*** Given data Section Begins ***
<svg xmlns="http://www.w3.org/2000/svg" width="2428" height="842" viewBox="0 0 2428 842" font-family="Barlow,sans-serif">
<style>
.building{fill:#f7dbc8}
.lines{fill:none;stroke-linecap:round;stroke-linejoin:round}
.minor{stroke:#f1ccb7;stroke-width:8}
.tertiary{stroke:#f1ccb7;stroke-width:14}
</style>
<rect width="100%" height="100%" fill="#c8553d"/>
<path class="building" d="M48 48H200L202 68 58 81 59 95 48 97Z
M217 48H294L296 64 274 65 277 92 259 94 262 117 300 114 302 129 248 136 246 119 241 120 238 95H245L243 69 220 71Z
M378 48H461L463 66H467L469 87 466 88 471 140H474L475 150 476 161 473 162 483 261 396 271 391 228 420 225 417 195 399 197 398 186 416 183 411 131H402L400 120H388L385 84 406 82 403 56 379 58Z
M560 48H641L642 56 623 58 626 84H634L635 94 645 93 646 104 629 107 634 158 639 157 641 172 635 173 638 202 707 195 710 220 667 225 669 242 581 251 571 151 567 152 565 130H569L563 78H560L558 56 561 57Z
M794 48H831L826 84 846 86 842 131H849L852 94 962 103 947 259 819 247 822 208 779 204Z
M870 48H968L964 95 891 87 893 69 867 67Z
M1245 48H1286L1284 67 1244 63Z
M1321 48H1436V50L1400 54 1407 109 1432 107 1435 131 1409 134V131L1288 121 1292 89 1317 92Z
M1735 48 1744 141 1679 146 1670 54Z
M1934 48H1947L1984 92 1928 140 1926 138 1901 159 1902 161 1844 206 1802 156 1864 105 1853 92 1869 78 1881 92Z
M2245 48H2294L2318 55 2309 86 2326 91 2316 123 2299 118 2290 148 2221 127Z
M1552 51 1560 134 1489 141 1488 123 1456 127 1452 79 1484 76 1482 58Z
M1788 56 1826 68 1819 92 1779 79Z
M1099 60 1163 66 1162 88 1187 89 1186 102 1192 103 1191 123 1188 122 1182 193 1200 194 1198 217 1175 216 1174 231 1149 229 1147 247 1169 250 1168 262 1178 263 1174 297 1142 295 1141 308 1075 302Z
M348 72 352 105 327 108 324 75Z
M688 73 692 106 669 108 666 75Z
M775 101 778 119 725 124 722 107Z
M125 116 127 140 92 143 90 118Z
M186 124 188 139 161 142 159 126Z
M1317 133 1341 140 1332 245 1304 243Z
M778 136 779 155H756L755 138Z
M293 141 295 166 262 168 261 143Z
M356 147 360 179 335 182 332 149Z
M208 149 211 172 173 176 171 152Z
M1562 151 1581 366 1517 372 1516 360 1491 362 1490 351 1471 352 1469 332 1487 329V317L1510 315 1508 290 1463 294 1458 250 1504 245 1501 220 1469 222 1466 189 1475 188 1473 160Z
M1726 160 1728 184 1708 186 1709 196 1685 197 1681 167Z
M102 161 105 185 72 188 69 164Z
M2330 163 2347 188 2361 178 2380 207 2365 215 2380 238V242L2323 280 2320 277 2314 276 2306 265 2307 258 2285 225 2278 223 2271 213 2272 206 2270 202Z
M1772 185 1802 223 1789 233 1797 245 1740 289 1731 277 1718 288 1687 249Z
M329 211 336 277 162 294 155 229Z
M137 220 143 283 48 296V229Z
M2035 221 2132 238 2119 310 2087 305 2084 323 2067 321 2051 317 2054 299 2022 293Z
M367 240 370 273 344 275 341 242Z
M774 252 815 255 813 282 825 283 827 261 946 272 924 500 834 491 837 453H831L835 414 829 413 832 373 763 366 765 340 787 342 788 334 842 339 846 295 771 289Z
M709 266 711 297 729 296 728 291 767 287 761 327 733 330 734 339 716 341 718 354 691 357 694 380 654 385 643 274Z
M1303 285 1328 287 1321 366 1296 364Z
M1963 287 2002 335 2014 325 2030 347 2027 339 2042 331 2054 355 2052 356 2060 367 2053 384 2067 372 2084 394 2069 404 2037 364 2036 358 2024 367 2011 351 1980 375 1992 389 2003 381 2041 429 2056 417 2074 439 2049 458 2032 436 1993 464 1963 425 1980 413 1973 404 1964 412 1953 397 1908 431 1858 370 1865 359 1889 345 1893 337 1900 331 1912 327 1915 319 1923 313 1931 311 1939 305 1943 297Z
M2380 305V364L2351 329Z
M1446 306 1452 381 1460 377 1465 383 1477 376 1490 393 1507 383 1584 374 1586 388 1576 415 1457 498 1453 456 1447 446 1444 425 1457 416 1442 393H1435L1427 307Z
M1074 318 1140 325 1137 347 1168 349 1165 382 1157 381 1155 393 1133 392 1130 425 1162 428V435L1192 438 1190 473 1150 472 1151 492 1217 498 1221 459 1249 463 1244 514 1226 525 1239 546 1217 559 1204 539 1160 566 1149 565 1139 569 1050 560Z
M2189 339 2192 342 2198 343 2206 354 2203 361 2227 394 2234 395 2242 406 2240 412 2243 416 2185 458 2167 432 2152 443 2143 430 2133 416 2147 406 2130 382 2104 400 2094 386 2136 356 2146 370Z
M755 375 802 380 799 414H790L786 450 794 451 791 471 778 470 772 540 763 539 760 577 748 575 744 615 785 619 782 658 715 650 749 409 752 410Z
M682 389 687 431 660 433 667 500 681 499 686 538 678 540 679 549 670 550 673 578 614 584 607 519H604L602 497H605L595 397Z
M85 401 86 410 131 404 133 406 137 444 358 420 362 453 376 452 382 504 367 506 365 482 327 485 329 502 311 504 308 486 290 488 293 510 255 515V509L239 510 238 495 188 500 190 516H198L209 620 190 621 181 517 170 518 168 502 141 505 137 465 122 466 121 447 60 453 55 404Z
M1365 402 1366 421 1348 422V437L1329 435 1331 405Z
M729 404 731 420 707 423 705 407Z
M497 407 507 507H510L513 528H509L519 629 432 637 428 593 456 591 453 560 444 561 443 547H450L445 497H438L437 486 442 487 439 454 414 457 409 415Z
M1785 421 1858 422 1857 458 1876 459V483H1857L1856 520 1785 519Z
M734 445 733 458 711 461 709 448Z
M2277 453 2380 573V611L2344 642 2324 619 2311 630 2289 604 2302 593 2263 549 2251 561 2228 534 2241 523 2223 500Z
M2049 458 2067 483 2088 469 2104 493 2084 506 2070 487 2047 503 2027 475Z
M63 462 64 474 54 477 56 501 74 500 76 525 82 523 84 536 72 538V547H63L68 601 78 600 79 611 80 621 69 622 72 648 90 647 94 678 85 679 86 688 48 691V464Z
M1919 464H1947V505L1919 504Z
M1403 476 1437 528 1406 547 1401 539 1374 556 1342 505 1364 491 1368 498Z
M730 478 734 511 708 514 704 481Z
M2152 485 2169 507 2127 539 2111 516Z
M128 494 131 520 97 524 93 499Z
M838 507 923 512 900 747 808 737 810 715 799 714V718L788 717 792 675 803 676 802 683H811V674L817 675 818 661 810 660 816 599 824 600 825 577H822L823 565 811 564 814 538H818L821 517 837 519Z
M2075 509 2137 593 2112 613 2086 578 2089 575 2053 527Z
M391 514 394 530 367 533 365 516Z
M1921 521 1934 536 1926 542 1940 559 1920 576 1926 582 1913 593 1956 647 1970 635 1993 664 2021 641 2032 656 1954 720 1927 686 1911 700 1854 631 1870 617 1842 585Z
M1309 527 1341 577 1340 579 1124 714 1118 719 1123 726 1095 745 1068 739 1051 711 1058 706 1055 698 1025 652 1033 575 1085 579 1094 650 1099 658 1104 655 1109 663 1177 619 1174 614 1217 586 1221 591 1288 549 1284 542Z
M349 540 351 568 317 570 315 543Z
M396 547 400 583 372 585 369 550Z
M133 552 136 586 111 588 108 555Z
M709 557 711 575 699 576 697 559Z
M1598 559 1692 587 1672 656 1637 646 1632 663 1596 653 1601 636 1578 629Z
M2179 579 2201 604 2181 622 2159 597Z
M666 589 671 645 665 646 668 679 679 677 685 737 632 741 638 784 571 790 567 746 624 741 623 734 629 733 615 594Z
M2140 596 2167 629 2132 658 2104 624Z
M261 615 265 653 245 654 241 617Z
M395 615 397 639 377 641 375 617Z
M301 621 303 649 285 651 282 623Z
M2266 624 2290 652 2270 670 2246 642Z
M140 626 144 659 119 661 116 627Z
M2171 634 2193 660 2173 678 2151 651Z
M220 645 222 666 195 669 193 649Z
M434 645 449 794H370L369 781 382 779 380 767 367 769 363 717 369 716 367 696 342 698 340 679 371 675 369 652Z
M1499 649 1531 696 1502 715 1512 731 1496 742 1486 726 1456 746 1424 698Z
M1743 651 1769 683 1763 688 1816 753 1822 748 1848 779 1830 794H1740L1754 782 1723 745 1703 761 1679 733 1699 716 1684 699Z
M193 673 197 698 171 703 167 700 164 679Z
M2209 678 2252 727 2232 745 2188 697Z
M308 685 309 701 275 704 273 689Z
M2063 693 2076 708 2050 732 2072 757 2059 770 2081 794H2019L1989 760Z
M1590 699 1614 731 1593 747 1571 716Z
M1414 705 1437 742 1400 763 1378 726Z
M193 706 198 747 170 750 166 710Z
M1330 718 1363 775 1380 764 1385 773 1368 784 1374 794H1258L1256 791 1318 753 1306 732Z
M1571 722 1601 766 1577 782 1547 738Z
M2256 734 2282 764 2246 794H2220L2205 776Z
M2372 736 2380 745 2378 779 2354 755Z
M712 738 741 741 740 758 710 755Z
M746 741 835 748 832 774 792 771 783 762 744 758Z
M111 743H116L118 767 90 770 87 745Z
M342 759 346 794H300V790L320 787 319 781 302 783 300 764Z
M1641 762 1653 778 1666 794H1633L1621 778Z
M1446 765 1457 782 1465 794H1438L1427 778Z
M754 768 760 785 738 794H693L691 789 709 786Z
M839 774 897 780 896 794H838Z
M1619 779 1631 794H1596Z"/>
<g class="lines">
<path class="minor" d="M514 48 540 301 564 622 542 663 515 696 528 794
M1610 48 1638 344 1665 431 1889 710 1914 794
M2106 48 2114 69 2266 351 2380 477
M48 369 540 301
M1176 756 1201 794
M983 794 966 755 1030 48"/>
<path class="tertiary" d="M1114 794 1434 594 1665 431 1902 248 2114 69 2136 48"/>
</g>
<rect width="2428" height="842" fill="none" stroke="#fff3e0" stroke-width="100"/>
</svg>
*** Given data Section Ends ***
Problem details
Using only the entries above, output the line with "M2372 736 2380 745 2378 779 2354 755Z", the line with "M983 794 966", and all lines between them, exactly as they stand.

Your solution
M2372 736 2380 745 2378 779 2354 755Z
M712 738 741 741 740 758 710 755Z
M746 741 835 748 832 774 792 771 783 762 744 758Z
M111 743H116L118 767 90 770 87 745Z
M342 759 346 794H300V790L320 787 319 781 302 783 300 764Z
M1641 762 1653 778 1666 794H1633L1621 778Z
M1446 765 1457 782 1465 794H1438L1427 778Z
M754 768 760 785 738 794H693L691 789 709 786Z
M839 774 897 780 896 794H838Z
M1619 779 1631 794H1596Z"/>
<g class="lines">
<path class="minor" d="M514 48 540 301 564 622 542 663 515 696 528 794
M1610 48 1638 344 1665 431 1889 710 1914 794
M2106 48 2114 69 2266 351 2380 477
M48 369 540 301
M1176 756 1201 794
M983 794 966 755 1030 48"/>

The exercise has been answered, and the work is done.